Tools Required for Tick Removal
- Rubber or disposal gloves
- Rubbing alcohol
- Cotton ball or cotton swab
- Clean tweezers
- Small bowl or cup
- Phone or camera
- Pet-safe (non-toxic) marker
Instructions to Remove a Tick from a Dog’s Ear
Step 1: Take a picture of the tick from both its top and bottom (if your dog becomes ill, your veterinarian will want to know what kind of tick bit your dog). Then, draw a 2-inch circle around the tick with a pet-safe marker. This way if you do not completely remove the tick, your veterinarian will know where to look.

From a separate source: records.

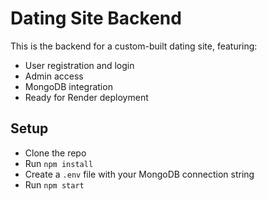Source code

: # Dating Site Backend

This is the backend for a custom-built dating site, featuring:

- User registration and login
- Admin access
- MongoDB integration
- Ready for Render deployment

## Setup

- Clone the repo
- Run `npm install`
- Create a `.env` file with your MongoDB connection string
- Run `npm start`
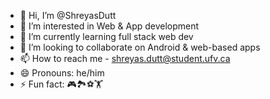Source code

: - 👋 Hi, I’m @ShreyasDutt
- 👀 I’m interested in Web & App development
- 🌱 I’m currently learning full stack web dev
- 💞️ I’m looking to collaborate on Android & web-based apps
- 📫 How to reach me - shreyas.dutt@student.ufv.ca
- 😄 Pronouns: he/him
- ⚡ Fun fact: 🎮🏞️⚽🏋️

<!---
ShreyasDutt/ShreyasDutt is a ✨ special ✨ repository because its `README.md` (this file) appears on your GitHub profile.
You can click the Preview link to take a look at your changes.
--->
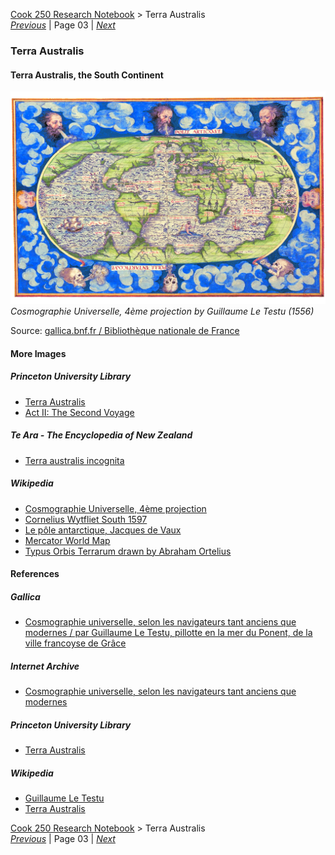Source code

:[Cook 250 Research Notebook](../) > Terra Australis  
*[Previous](../p02-maui/)* | Page 03 | *[Next](../p04-zealandia/)*
### Terra Australis

#### Terra Australis, the South Continent

![Cosmographie Universelle, 4ème projection](pictures/148x100-WxHmm-le-testu-cosmographie-universelle-4th-projection.jpg)
*Cosmographie Universelle, 4ème projection by Guillaume Le Testu (1556)*

Source: [gallica.bnf.fr / Bibliothèque nationale de France](https://gallica.bnf.fr/ark:/12148/btv1b8447838j/f18.item)

#### More Images

##### Princeton University Library

* [Terra Australis](https://lib-dbserver.princeton.edu/visual_materials/maps/websites/pacific/pacific-ocean/terra-australis.html)
* [Act II: The Second Voyage](https://lib-dbserver.princeton.edu/visual_materials/maps/websites/pacific/cook2/cook2.html)

##### Te Ara - The Encyclopedia of New Zealand

* [Terra australis incognita](https://teara.govt.nz/en/zoomify/1403/terra-australis-incognita)

##### Wikipedia

* [Cosmographie Universelle, 4ème projection](https://en.wikipedia.org/wiki/File:Le_Testu_1556_4th_projection.jpg)
* [Cornelius Wytfliet South 1597](https://en.wikipedia.org/wiki/File:Cornelius_Wytfliet_South_1597.jpg)
* [Le pôle antarctique, Jacques de Vaux](https://en.wikipedia.org/wiki/File:Map-533.jpg)
* [Mercator World Map](https://en.wikipedia.org/wiki/File:Mercator_World_Map.jpg)
* [Typus Orbis Terrarum drawn by Abraham Ortelius](https://en.wikipedia.org/wiki/File:Typus_Orbis_Terrarum_drawn_by_Abraham_Ortelius.jpg)

#### References

##### Gallica

* [Cosmographie universelle, selon les navigateurs tant anciens que modernes / par Guillaume Le Testu, pillotte en la mer du Ponent, de la ville francoyse de Grâce](https://gallica.bnf.fr/ark:/12148/btv1b8447838j.r=Cosmographie%20Universelle?rk=21459;2)

##### Internet Archive

* [Cosmographie universelle, selon les navigateurs tant anciens que modernes](https://archive.org/details/LeTestu1555Bnf42467457f/page/n1)

##### Princeton University Library

* [Terra Australis](https://lib-dbserver.princeton.edu/visual_materials/maps/websites/pacific/pacific-ocean/terra-australis.html)

##### Wikipedia

* [Guillaume Le Testu](https://en.wikipedia.org/wiki/Guillaume_Le_Testu)
* [Terra Australis](https://en.wikipedia.org/wiki/Terra_Australis)

[Cook 250 Research Notebook](../) > Terra Australis  
*[Previous](../p02-maui/)* | Page 03 | *[Next](../p04-zealandia/)*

Step 2: Wearing gloves, hold your dog’s ear firmly with your non-dominant hand. Use your other hand to separate the hair on the ear and rub the skin around the tick with rubbing alcohol using a cotton ball or cotton swab. Rub the cotton ball or swab directly on the tick as well.
Step 3: Keeping the hair parted around the tick, grasp its head with the tweezers as close as possible to the skin and slowly but firmly pull away from the skin without twisting.
Step 4: Place the tick in the bowl or cup and photograph it again, as close up as you can. Then pour rubbing alcohol over it to cover it completely. This will kill the tick.
Step 5: Using a fresh cotton ball or cotton swab, clean the area on your dog’s ear again with rubbing alcohol.
Step 6: Toss the tick into the toilet and flush. Throw away all of the disposable items.
Step 7: Rinse the tweezers with rubbing alcohol and allow them to dry before cleaning with soap and water.
Step 8: Check your dog’s ears once more for ticks and repeat the above process if you find more.
How to Prevent Your Dog from Getting Ear Ticks
The best way to prevent your dog from getting ear ticks is to keep him on effective tick and flea control all year long. Your veterinarian will have several prescription options that are safe, effective and easy to use. The type of prevention you use is a personal choice, so consider not only the efficacy of a product but also the safety for your particular pet and the ease of administration.
Collars, topicals, or oral tick prevention should be provided to your dog year-round. Ticks winter on wildlife, so even just going in the yard can lead to a tick bite.
Check your dog for ticks after every adventure in the woods or around tall grass. Be sure to look on both sides of the ear and as deep into the canal as you can. Keep your dog off furniture and bedding until you are sure you have removed any ticks, even dead ones.